## Data records
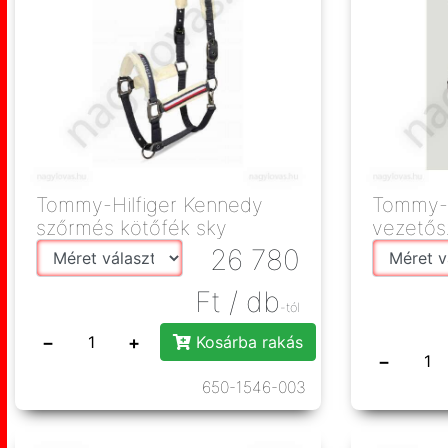
Tommy-Hilfiger Kennedy
Tommy-H
szőrmés kötőfék sky
vezetősz
26 780
Ft
/ db
-tól
−
+
Kosárba rakás
−
650-1546-003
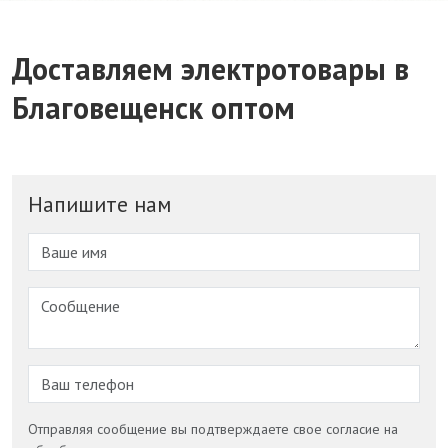
Доставляем электротовары в
Благовещенск оптом
Напишите нам
Отправляя сообщение вы подтверждаете свое согласие на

## Requirement
Would you reproduce each line of the material exactly, omitting the images?

## Reply
Tommy-Hilfiger Kennedy
Tommy-H
szőrmés kötőfék sky
vezetősz
26 780
Ft
/ db
-tól
−
+
Kosárba rakás
−
650-1546-003
Доставляем электротовары в
Благовещенск оптом
Напишите нам
Отправляя сообщение вы подтверждаете свое согласие на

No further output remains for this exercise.